3. Penutup, sesudah keluar dari lingkungan belajar itu, langsung menuju tempat upacara, yakni selamatan untuk kesejahteraan jiwa raga mereka masing-masing, dengan tujuan:
a. Untuk mengirim makanan kepada Nabi Muhammad SAW, sajiannya nasi uduk, ingkung ayam atau telor, kerupuk, garam, Lombok dan terong.
b. Untuk mengirim makanan kepada sahabat Nabi dan para Wali Allah, sajiannya nasi golong, pecel ayam, sayur menir dan daging kerbau yang digoreng.

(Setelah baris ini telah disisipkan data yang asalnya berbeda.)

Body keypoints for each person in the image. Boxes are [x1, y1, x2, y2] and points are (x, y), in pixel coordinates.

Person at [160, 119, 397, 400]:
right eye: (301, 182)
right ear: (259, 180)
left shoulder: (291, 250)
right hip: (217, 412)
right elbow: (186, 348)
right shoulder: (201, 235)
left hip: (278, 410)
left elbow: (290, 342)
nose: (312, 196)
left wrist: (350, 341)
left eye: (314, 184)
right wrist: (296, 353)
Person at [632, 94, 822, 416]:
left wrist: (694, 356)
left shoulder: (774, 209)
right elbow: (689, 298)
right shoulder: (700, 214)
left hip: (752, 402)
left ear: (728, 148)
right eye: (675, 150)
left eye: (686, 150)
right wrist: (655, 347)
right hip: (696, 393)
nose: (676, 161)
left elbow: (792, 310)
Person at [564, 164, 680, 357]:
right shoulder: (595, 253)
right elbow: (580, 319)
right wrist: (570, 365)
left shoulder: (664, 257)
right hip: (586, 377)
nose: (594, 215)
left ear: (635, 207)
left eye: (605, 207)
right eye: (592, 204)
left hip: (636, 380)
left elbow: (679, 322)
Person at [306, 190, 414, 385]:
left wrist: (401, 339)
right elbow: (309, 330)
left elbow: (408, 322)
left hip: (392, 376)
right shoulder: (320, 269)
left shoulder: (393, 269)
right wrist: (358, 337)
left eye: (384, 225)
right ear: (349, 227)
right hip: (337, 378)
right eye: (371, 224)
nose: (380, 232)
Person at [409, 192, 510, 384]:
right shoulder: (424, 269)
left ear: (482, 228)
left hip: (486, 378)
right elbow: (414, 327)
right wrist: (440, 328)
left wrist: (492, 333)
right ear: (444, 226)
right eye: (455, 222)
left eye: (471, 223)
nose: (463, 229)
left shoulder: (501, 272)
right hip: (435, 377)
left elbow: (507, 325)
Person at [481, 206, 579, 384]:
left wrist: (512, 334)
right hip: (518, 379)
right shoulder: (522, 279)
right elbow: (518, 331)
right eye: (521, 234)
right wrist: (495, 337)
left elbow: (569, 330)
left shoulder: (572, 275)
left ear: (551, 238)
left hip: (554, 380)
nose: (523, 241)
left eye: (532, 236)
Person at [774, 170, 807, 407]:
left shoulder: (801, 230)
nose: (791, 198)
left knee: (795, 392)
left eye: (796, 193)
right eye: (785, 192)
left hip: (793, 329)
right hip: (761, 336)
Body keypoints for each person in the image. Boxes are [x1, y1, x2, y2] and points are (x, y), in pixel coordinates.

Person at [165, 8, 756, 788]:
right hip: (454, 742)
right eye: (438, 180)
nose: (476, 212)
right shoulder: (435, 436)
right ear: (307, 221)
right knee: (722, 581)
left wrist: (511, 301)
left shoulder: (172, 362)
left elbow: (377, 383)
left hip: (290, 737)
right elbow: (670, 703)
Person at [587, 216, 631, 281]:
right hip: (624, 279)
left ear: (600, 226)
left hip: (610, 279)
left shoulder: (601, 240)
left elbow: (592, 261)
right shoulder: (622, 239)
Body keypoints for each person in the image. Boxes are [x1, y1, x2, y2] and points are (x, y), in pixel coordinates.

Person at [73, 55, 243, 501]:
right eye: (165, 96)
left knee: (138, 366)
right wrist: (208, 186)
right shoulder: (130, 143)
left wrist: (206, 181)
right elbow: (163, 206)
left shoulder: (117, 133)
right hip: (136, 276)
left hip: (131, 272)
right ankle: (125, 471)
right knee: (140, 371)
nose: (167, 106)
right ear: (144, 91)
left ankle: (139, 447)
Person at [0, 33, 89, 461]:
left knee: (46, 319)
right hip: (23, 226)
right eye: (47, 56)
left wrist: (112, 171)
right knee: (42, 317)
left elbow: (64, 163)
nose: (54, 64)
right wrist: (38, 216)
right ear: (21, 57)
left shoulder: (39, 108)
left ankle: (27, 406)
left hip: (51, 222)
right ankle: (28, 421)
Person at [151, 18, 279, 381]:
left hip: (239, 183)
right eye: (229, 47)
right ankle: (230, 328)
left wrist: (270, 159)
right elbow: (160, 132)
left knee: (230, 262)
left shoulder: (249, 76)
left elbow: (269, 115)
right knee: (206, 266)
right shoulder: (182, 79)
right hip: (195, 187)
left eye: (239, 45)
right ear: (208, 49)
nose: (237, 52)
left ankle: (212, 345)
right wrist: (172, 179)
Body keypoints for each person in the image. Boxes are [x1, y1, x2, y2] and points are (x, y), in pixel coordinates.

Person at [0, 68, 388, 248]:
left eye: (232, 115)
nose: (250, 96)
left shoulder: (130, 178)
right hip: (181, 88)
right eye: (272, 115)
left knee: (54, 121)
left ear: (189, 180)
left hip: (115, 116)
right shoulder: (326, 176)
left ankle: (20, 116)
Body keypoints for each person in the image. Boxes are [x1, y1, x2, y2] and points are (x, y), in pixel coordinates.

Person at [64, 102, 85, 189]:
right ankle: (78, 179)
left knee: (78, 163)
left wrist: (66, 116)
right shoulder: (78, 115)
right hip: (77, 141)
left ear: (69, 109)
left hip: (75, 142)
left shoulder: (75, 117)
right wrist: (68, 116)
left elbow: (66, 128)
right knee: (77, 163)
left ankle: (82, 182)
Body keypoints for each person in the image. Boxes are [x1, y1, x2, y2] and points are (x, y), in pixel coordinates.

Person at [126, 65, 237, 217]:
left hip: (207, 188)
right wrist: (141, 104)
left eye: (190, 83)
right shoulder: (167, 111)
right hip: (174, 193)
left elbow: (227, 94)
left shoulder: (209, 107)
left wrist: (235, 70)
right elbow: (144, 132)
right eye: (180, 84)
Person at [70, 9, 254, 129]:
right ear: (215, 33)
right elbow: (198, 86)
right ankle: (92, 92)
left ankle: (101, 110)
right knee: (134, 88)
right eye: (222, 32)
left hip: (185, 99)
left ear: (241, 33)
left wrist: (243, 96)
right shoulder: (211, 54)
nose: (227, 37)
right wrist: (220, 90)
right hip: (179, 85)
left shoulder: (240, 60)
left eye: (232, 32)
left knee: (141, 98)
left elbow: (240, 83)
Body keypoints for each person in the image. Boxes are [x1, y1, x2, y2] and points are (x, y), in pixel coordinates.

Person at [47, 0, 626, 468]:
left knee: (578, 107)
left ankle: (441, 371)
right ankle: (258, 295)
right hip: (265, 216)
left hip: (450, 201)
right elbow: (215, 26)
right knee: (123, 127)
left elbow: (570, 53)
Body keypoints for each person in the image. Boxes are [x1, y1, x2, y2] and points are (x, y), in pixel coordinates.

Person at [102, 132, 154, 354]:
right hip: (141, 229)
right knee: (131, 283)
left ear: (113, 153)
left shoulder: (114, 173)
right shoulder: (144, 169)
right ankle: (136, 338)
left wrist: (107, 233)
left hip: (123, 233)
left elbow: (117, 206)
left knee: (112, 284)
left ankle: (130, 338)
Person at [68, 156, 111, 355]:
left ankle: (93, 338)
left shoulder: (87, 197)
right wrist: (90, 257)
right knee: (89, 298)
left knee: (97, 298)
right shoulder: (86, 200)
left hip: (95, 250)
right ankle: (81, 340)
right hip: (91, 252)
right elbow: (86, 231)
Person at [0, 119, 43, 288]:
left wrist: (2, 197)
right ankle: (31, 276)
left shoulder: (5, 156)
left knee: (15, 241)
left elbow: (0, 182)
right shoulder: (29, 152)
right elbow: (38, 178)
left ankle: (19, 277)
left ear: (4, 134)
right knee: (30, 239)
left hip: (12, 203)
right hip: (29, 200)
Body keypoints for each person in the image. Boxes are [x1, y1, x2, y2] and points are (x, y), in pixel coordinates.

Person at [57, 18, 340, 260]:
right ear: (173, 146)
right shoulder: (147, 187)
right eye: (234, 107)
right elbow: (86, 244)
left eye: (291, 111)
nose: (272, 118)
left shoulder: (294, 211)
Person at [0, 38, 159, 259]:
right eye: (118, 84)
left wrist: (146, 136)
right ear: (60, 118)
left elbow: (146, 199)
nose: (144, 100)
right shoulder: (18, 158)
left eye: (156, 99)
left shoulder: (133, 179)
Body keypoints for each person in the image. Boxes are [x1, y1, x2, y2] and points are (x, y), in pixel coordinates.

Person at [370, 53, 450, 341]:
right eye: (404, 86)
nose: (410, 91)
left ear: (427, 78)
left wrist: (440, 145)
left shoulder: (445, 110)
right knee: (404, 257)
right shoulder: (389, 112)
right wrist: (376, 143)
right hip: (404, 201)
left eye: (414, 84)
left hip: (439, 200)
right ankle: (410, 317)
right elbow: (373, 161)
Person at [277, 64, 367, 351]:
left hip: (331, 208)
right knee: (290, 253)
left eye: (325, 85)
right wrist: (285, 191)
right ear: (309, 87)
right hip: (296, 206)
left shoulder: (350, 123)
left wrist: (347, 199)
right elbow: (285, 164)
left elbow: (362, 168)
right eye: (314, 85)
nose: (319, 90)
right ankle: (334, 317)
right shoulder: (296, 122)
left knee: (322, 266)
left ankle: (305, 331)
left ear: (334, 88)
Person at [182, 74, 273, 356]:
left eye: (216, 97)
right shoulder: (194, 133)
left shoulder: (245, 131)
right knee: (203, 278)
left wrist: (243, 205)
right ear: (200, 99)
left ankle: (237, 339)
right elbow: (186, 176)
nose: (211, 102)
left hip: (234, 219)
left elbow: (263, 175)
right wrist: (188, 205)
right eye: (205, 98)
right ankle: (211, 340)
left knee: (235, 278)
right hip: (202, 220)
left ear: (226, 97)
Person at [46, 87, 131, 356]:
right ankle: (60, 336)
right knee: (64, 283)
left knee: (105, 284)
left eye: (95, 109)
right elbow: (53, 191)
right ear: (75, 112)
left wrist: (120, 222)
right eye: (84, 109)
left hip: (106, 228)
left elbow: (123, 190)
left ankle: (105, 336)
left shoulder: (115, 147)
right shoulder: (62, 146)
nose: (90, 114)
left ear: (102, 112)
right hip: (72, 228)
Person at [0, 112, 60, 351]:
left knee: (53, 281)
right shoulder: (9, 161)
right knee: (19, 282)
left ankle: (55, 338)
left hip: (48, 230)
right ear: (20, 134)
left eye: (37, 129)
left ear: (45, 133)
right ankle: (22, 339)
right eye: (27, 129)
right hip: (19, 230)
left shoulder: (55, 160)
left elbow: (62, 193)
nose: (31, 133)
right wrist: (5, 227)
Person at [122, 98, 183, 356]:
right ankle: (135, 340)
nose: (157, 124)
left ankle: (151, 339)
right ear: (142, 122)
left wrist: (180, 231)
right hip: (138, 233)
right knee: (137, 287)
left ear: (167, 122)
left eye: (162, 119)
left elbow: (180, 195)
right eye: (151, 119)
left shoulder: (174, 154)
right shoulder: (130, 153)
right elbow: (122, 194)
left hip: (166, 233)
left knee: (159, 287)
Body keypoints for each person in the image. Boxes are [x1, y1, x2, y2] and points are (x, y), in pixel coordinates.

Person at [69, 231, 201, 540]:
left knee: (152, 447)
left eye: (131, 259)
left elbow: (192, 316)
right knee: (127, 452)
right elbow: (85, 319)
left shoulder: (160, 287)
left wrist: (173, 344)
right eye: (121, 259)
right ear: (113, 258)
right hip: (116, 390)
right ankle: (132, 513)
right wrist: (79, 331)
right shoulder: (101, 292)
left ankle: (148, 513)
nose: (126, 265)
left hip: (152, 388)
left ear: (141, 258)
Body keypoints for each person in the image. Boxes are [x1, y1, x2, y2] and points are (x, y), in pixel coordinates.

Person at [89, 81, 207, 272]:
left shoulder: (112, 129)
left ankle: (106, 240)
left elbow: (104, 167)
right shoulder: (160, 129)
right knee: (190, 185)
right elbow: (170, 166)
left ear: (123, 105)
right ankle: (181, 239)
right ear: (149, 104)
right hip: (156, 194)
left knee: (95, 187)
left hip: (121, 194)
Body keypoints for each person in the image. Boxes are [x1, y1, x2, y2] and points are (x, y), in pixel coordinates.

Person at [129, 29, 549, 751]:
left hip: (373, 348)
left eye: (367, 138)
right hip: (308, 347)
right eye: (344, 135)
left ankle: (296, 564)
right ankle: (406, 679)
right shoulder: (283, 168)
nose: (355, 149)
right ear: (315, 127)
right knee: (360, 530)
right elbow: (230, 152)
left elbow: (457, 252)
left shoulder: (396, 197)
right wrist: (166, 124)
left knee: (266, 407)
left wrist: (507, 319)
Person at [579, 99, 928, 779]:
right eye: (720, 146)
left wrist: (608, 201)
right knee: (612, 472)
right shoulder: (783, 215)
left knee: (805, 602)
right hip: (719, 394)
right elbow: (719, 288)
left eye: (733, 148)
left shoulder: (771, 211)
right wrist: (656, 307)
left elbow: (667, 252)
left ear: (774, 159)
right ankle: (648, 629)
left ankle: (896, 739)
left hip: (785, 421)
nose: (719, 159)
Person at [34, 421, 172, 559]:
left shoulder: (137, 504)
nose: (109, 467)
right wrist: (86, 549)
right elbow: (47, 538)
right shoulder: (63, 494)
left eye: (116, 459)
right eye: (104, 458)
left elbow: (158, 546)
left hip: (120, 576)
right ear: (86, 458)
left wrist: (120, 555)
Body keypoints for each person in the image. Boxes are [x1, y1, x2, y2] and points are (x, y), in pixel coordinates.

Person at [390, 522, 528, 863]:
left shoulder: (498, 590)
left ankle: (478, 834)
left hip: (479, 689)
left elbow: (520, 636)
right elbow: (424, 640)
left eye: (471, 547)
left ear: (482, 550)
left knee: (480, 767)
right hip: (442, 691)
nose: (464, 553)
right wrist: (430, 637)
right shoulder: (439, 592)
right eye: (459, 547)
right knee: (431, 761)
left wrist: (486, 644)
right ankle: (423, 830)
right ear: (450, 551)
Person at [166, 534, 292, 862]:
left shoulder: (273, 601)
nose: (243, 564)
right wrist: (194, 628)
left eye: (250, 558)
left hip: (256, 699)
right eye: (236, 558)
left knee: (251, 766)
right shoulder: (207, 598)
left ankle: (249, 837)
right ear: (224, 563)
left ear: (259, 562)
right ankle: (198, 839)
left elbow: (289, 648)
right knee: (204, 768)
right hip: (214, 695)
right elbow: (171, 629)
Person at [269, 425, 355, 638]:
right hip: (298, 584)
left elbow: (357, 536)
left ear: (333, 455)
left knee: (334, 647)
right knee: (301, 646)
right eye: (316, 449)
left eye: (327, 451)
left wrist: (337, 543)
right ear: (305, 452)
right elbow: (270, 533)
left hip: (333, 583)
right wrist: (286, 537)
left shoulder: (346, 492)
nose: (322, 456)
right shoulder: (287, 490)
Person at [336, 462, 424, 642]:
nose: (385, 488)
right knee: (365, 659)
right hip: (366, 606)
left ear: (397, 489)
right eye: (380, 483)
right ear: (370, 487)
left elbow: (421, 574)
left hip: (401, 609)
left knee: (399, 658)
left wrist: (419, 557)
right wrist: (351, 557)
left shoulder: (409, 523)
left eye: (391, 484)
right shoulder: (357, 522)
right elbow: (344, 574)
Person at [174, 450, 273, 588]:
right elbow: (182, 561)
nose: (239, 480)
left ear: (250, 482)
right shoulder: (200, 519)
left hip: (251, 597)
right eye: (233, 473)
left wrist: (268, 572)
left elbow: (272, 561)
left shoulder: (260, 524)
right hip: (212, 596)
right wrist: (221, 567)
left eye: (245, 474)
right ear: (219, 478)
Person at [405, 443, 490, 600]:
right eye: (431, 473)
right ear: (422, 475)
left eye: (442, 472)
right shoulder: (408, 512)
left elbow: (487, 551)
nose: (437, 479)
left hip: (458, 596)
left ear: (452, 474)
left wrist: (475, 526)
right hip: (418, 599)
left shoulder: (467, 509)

c. Untuk mengirimkan kepada roh para guru yang telah memberi pelajaran ilmu makrifat, dengan sajian makanan yang mereka gemari semasa hidup ditambah daun sirih dan bunga konyoh.
Doa yang dibaca adalah doa keselamatan, pemujaan kepada Rasul dan sahabat dan doa-doa yang lainnya.
Hubungan guru dan murid dalam hal ini memang sangat erat, apalagi jika kita menengok kepada hubungan guru murid zaman ini. Naskah ini memberikan pengertian bahwa tidak setiap orang boleh menjadi guru atau menjadi murid makrifat. Syarat khusus menjadi guru murid dalam versi ini adalah keluhuran akhlak dan budi luhur.
Kekurangan dan Kelebihan
Tulisan ini menjadi sangat representative ketika pendekatan yang digunakan tidak hanya filologi saja, namun juga menggunakan pendekatan filosofis dan antropologis, sehingga setiap pemaknaan teks bisa dipahami dan dirasionalkan, apalagi perbandingan-perbandingan yang diungkapkan penulis di dalamnya sangat rinci dan panjang lebar, meskipun ada beberapa hal yang keterangan tentang naskah aslinya sedikit dan singkat kemudian penjelasan dari perbandingannya sangat panjang lebar. Namun, Keahlian dan keseriusan penulis dalam menguak nilai-nilai naskah Jawa nampak dalam setiap pembahasannya mengalir begitu saja yang menjadi pertimbangan dan semangat untuk generasi selanjutnya dalam memperkaya kajian-kajian naskah Kuno yang nyatanya sudah sangat jarang diminati.
Kekurangannya, dalam penerjemahan naskah kuno, belum ada penerjemah tersumpah untuk bahasa Jawa layaknya penerjemah bahasa Inggris atau Arab, sehingga sedikit disanksikan, bisa saja dalam memahani dan menterjemahkan naskah ada kalimat yang tidak sesuai dengan apa yang dimaksud penulis. Terlepas dari hal teknis tersebut, tulisan Prof Simuh ini berhasil membaca ulang naskah yang ditulis pada abad 18 –an ke abad 20-an.
[1] Judul di konsep oleh Aris Nurlailiyah, dipresentasikan pada perkuliahan Studi Pendekatan Islam yang dibimbing oleh Dr. Sangkot Siraet, program Doktor, Kependidikan Islam, UIN Sunan Kalijaga, Yogyakarta.